-- Dataset follows --
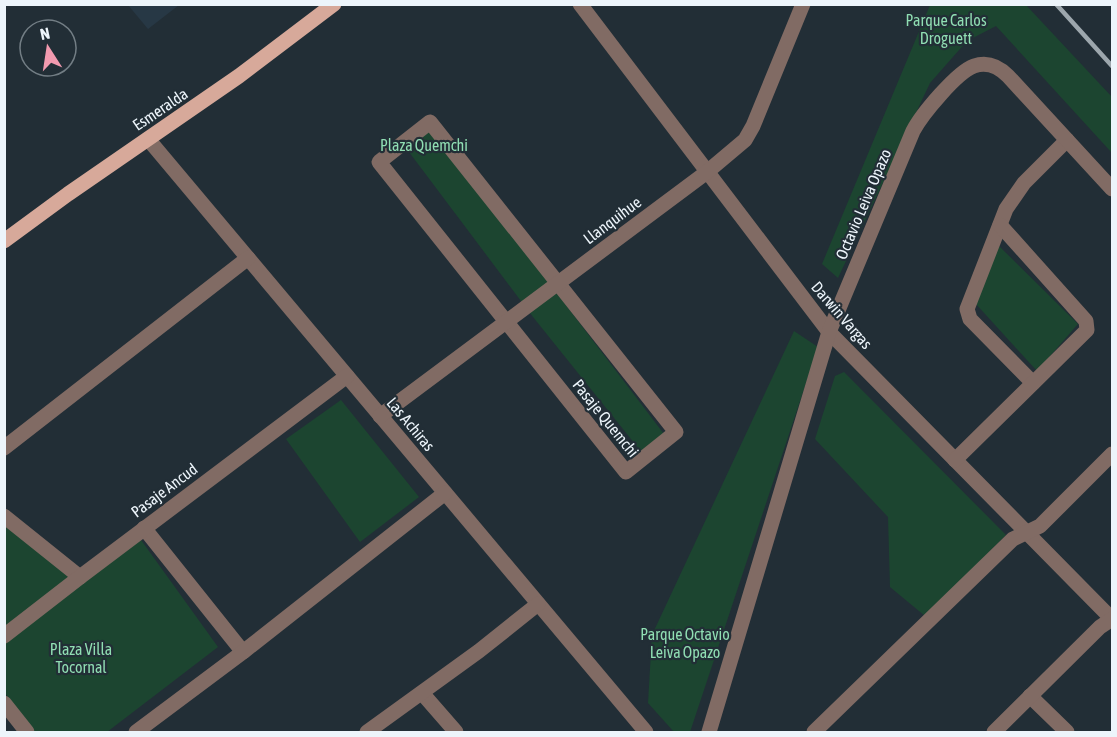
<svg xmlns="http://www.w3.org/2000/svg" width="1117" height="737" font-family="'Asap Condensed',sans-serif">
<rect width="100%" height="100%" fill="#222e36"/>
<polygon fill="#273845" points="128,5 179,5 148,29"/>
<g fill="#1c4530">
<polygon points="930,5 1026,5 1112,97 1112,153 996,26 967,41 930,83 838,278 822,264"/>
<polygon points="422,123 540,271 664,434 667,446 659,455 653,458 643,454 533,317 406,148"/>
<polygon points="997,244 1078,324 1037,371 975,303"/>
<polygon points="794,331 818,347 690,732 674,732 648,703 652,635"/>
<polygon points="844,372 1006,535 925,616 890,587 888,517 815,439 835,376"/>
<polygon points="341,400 419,497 360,542 286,439"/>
<polygon points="4,524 83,583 141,540 218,647 107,732 33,732 5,693"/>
</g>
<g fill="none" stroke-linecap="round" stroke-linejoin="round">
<g stroke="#816b64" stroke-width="15">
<polyline points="580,4 829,332 1112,619"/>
<polygon points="430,122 676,432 626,472 379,162"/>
<polyline points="148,139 646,732"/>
<polyline points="1033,383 970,319 967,309 1006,209 1024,183 1067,140"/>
<polyline points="380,416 707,172 745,140 753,126 803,4"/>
<polyline points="4,448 248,258"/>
<polyline points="955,460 1087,330 1086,321 1000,225"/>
<polyline points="4,516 80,577"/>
<polyline points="144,528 243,652"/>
<polyline points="4,636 80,577 347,376"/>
<polyline points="422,693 456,732"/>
<polyline points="1030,696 1067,732"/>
<polyline points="4,703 27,732"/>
<polyline points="136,732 243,652 445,493"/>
<polyline points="367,732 479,651 538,604"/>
<path d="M 709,732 L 829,332 L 913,131 C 922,114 957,72 974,66 C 988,61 999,67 1008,76 L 1112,189"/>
<polyline points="814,732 1013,539 1040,526 1112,454"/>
<polyline points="994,732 1100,627 1112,619"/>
</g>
<polyline stroke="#d7a99a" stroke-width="15" points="4,241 68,194 239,76 334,4"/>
<polyline stroke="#9da7ad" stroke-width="4.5" points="1056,4 1112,66"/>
</g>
<g text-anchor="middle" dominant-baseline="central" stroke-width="4.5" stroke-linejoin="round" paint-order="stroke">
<g font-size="16" fill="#90deb3" stroke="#222e36">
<text x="946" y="20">Parque Carlos<tspan x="946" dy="18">Droguett</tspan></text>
<text x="424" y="145">Plaza Quemchi</text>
<text x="685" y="634">Parque Octavio<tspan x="685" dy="18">Leiva Opazo</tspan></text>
<text x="81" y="649">Plaza Villa<tspan x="81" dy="18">Tocornal</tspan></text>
</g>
<g font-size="16" fill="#edf5fb" stroke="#222e36">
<text transform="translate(160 109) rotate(-34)">Esmeralda</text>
<text transform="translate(863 204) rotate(-67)">Octavio Leiva Opazo</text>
<text transform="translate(612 220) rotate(-37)">Llanquihue</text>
<text transform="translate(842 315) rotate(49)">Darwin Vargas</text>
<text transform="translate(606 418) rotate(51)">Pasaje Quemchi</text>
<text transform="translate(411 424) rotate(50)">Las Achiras</text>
<text transform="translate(164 490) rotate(-37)">Pasaje Ancud</text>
</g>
</g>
<rect width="1117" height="737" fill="none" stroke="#edf5fb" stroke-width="12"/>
<g transform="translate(48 48) rotate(348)"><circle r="28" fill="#222e36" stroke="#737e85" stroke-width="1.5"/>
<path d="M0-4.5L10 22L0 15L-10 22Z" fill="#f29aaf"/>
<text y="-9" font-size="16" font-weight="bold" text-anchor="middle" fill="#edf5fb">N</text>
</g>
</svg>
-- Dataset concluded --
Work request: Since the pictures are not wanted, set down only the rest of each record, exactly as above.

Answer to the problem:
<svg xmlns="http://www.w3.org/2000/svg" width="1117" height="737" font-family="'Asap Condensed',sans-serif">
<rect width="100%" height="100%" fill="#222e36"/>
<polygon fill="#273845" points="128,5 179,5 148,29"/>
<g fill="#1c4530">
<polygon points="930,5 1026,5 1112,97 1112,153 996,26 967,41 930,83 838,278 822,264"/>
<polygon points="422,123 540,271 664,434 667,446 659,455 653,458 643,454 533,317 406,148"/>
<polygon points="997,244 1078,324 1037,371 975,303"/>
<polygon points="794,331 818,347 690,732 674,732 648,703 652,635"/>
<polygon points="844,372 1006,535 925,616 890,587 888,517 815,439 835,376"/>
<polygon points="341,400 419,497 360,542 286,439"/>
<polygon points="4,524 83,583 141,540 218,647 107,732 33,732 5,693"/>
</g>
<g fill="none" stroke-linecap="round" stroke-linejoin="round">
<g stroke="#816b64" stroke-width="15">
<polyline points="580,4 829,332 1112,619"/>
<polygon points="430,122 676,432 626,472 379,162"/>
<polyline points="148,139 646,732"/>
<polyline points="1033,383 970,319 967,309 1006,209 1024,183 1067,140"/>
<polyline points="380,416 707,172 745,140 753,126 803,4"/>
<polyline points="4,448 248,258"/>
<polyline points="955,460 1087,330 1086,321 1000,225"/>
<polyline points="4,516 80,577"/>
<polyline points="144,528 243,652"/>
<polyline points="4,636 80,577 347,376"/>
<polyline points="422,693 456,732"/>
<polyline points="1030,696 1067,732"/>
<polyline points="4,703 27,732"/>
<polyline points="136,732 243,652 445,493"/>
<polyline points="367,732 479,651 538,604"/>
<path d="M 709,732 L 829,332 L 913,131 C 922,114 957,72 974,66 C 988,61 999,67 1008,76 L 1112,189"/>
<polyline points="814,732 1013,539 1040,526 1112,454"/>
<polyline points="994,732 1100,627 1112,619"/>
</g>
<polyline stroke="#d7a99a" stroke-width="15" points="4,241 68,194 239,76 334,4"/>
<polyline stroke="#9da7ad" stroke-width="4.5" points="1056,4 1112,66"/>
</g>
<g text-anchor="middle" dominant-baseline="central" stroke-width="4.5" stroke-linejoin="round" paint-order="stroke">
<g font-size="16" fill="#90deb3" stroke="#222e36">
<text x="946" y="20">Parque Carlos<tspan x="946" dy="18">Droguett</tspan></text>
<text x="424" y="145">Plaza Quemchi</text>
<text x="685" y="634">Parque Octavio<tspan x="685" dy="18">Leiva Opazo</tspan></text>
<text x="81" y="649">Plaza Villa<tspan x="81" dy="18">Tocornal</tspan></text>
</g>
<g font-size="16" fill="#edf5fb" stroke="#222e36">
<text transform="translate(160 109) rotate(-34)">Esmeralda</text>
<text transform="translate(863 204) rotate(-67)">Octavio Leiva Opazo</text>
<text transform="translate(612 220) rotate(-37)">Llanquihue</text>
<text transform="translate(842 315) rotate(49)">Darwin Vargas</text>
<text transform="translate(606 418) rotate(51)">Pasaje Quemchi</text>
<text transform="translate(411 424) rotate(50)">Las Achiras</text>
<text transform="translate(164 490) rotate(-37)">Pasaje Ancud</text>
</g>
</g>
<rect width="1117" height="737" fill="none" stroke="#edf5fb" stroke-width="12"/>
<g transform="translate(48 48) rotate(348)"><circle r="28" fill="#222e36" stroke="#737e85" stroke-width="1.5"/>
<path d="M0-4.5L10 22L0 15L-10 22Z" fill="#f29aaf"/>
<text y="-9" font-size="16" font-weight="bold" text-anchor="middle" fill="#edf5fb">N</text>
</g>
</svg>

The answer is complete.